Aux Etats-Unis, l'offre illégale ne répond plus qu'à "30-40% de la demande selon les Etats" qui ont légalisé, selon l'OFDT. Une persistance qui s'explique notamment par la demande des mineurs, exclus des boutiques légales.
Les autorités uruguayennes assurent, elles, avoir divisé par cinq entre 2014 et 2018 le marché noir, auparavant largement dominé par le "prensado", l'herbe illégale venue du Paraguay voisin. Mais seuls 30% des usagers de cannabis annuels sont inscrits dans le registre qui leur permet de se fournir en pharmacie, de cultiver chez eux ou dans un club dédié.
Malgré le prix très bas du cannabis légal, "beaucoup d'usagers continuent de recourir au marché noir, car les entreprises agréées par l'Etat ont peiné à répondre à la demande, il y a eu des ruptures d'approvisionnement, et la limite fixée à 9% de THC - la molécule psychotrope du cannabis, ndlr - est trop faible à leur goût", explique Mme Obradovic.
- "L'or vert", très variable -Les Etats-Unis ont vu émerger un véritable "cannabusiness", qui pesait en 2019 13,6 milliards de dollars et 300.000 emplois à temps plein.
Les recettes fiscales qui en découlent "ne dépassent pas 1% du PIB de chacun des Etats" concernés, note l'OFDT. Elles augmentent toutefois substantiellement chaque année et dépassent pour certains le produit des taxes sur le tabac. En 2020, le Colorado a ainsi récolté 387,5 millions de dollars.
Ces rentrées fiscales financent souvent le budget des Etats au sens large, seuls quelques-uns allouent spécifiquement une partie de ces fonds à la prévention, selon Mme Obradovic. Dans un rapport publié mercredi, les députés français érigent ce modèle en "contre-exemple".
Au Canada, l'industrie légale du cannabis représente 0,4% du PIB, selon Statistique Canada. Plus modeste qu'aux Etats-Unis, le secteur représenterait environ 25.000 emplois directs. La frénésie des industriels s'est heurtée à l'interdiction de la publicité et aux normes strictes de certaines provinces.

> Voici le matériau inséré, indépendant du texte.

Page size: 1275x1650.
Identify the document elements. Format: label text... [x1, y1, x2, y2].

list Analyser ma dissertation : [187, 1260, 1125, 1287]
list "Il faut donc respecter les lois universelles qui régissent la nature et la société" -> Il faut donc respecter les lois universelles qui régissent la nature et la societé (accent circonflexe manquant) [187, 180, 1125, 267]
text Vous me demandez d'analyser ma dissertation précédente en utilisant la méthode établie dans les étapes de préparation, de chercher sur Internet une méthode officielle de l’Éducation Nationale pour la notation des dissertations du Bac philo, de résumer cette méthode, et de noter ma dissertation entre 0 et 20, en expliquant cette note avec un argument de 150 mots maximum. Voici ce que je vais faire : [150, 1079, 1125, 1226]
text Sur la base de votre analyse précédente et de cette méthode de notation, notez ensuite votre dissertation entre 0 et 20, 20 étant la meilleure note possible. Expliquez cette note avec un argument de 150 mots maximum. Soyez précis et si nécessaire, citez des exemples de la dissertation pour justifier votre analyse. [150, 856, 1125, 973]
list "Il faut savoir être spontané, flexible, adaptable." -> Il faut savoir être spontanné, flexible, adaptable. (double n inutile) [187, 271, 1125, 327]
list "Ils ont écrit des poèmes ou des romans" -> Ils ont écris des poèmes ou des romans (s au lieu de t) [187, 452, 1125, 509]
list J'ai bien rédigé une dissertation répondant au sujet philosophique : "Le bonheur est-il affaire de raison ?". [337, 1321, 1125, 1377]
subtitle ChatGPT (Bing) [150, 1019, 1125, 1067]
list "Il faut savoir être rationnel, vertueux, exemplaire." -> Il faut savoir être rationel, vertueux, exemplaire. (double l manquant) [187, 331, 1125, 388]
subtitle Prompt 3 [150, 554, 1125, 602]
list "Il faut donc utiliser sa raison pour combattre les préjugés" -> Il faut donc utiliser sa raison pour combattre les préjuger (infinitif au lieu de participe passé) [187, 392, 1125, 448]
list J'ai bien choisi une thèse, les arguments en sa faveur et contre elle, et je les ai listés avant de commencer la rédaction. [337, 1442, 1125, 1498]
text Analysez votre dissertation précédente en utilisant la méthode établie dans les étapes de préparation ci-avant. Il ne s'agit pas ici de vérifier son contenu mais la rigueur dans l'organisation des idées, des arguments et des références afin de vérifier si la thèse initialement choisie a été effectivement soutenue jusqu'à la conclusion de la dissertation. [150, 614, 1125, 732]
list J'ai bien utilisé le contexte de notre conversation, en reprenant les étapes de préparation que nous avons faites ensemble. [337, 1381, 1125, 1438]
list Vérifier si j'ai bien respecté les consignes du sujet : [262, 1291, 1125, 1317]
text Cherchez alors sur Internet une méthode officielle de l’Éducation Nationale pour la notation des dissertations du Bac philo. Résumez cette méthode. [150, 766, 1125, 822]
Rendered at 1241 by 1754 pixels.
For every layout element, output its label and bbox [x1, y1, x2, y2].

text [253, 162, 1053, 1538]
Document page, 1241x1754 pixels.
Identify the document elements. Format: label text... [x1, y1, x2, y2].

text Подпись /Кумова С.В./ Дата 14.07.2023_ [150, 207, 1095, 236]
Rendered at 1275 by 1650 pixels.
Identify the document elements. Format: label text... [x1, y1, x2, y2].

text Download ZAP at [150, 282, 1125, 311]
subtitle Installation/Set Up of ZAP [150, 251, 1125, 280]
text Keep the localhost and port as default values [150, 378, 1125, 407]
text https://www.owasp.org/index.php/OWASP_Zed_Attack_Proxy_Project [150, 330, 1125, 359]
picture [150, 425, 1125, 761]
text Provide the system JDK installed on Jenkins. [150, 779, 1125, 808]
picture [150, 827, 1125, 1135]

Le gouvernement fédéral, qui a perçu l'équivalent de 42 millions de dollars US de recettes fiscales grâce au cannabis sur l'exercice 2019/2020, s'est engagé à consacrer 100 millions à la prévention et la surveillance pendant les six ans suivant la légalisation.
En Uruguay, "il n'y a pas eu de boom économique", observe Mme Obradovic, car l'Etat a gardé un contrôle très fort et "n'a jamais voulu faire du profit sur l'économie du cannabis".